This small batch recipe is very similar to pumpkin bars but we’ve added a few twists. Flaky sea salt sprinkled over the frosting takes these to a whole new place. Addicting.
Let’s just call these crack bars shall we?
I like pumpkin….I really do. But the pumpkin mania that hits our nation on the last week of August. I can’t stand it. It’s a fever, a pandemic, it’s practically the Ebola of the food world.
Bam, “there Sally goes….she just got hit with the pumpkin fever.”
Then it happened…..I almost faltered. We went to a work party last weekend and these delicious little pumpkin bars were sitting there unassumingly. A quick peek revealed specks of vanilla beans running through the frosting. But biting into it revealed a whole new level of happiness in my mouth…..salted cream cheese frosting.
Salt guys. Where has it been all my life? In particularly crunchy salty flaked salt like Maldon sea salt. How have I forgotten about how good this stuff is?
I am somewhat ashamed (not really) to admit I ate 4 or 5 of them over the course of the evening. I think I blamed it on “recipe testing”. All because I love you. And then Lyndsey gave me the recipe so I didn’t even need to do that but it’s okay….I’m happy to take one for the team.
Of course I wanted to make these for you….and my mouth, as quickly as humanely possible. But yesterday I realized the boys had just gone down for nap time and we just so happened to not be stocked up on pumpkin (shocking I know).

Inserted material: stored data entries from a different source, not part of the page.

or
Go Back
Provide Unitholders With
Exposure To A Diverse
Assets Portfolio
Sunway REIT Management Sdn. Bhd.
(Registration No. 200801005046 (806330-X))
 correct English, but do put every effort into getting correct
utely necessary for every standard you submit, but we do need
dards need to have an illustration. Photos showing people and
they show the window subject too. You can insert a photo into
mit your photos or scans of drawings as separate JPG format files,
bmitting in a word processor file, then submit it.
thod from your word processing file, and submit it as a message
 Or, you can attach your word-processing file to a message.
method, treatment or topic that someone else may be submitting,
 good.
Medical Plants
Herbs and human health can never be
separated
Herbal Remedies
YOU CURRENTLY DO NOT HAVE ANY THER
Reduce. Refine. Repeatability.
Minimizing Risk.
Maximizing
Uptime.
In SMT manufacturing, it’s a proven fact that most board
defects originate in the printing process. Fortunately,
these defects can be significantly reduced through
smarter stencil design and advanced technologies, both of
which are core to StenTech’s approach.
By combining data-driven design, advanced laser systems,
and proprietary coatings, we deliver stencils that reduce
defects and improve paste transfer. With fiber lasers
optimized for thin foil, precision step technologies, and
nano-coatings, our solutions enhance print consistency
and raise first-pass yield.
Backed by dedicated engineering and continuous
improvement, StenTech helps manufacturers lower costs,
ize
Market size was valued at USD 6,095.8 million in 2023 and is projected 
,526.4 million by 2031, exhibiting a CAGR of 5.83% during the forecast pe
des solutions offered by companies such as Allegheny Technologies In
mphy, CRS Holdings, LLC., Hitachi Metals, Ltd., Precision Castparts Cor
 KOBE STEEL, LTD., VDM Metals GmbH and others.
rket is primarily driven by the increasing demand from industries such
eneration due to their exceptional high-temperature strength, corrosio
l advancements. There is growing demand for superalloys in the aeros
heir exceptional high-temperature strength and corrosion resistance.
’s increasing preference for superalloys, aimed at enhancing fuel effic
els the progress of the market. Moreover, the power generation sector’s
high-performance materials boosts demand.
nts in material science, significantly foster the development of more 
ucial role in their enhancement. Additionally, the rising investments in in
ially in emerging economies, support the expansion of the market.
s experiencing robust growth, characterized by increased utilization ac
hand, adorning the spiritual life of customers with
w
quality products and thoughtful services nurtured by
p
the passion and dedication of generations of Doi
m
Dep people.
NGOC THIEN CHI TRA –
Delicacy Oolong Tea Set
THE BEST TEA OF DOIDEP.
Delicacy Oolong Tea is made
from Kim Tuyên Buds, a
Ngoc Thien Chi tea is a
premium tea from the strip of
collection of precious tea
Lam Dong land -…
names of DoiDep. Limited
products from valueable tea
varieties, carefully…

But there was one lonely sweet potato.
Seeing as how most commercial pumpkin filling is actually not pure pumpkin I figured I could probably eek by with this solution. And in one sweeping motion I also sidestepped sharing a pumpkin recipe with you 😉
It turns out though that sweet potatoes mixed with baking soda can do a funny thing….they can turn green! I’m not sure if it was a freak accident or not but be sure to puree up your sweet potato and not leave it chunkier like mine was. Or just embrace the delightful flecks of green throughout your cake and call it a health food.
- 1 cup sugar
- 2 eggs
- 1 sweet potato, baked peeled and mashed
- ½ cup oil (I used olive)
- 1 teaspoon vanilla
- 1 cup flour
- 1 teaspoon cinnamon
- ½ teaspoon nutmeg
- 1 teaspoon baking powder
- pinch of salt
- 1 8 ounce package cream cheese, softened
- ¼ cup butter, softened
- ½-1 vanilla bean, seeds scraped
- 2 teaspoons vanilla extract
- 2 tablespoons honey
- 2 tablespoons powdered sugar
- 1 teaspoon milk
- dash of salt
- Maldon sea salt
- Preheat oven to 350 degrees.
- Beat eggs and sugar together until lightened.
- Add sweet potato, oil and vanilla stir until combined.
- Add remaining dry ingredients and stir until just combined (don't overwork).
- Split batter evenly into 2 greased loaf pans.
- Bake for 20 minutes or until a cake tester comes out clean.
- Using a mixer whip cream cheese, butter, vanilla bean and vanilla extract together until light and fluffy. Add honey to taste. Add milk.
- Frost bars and top with a sprinkle of salt.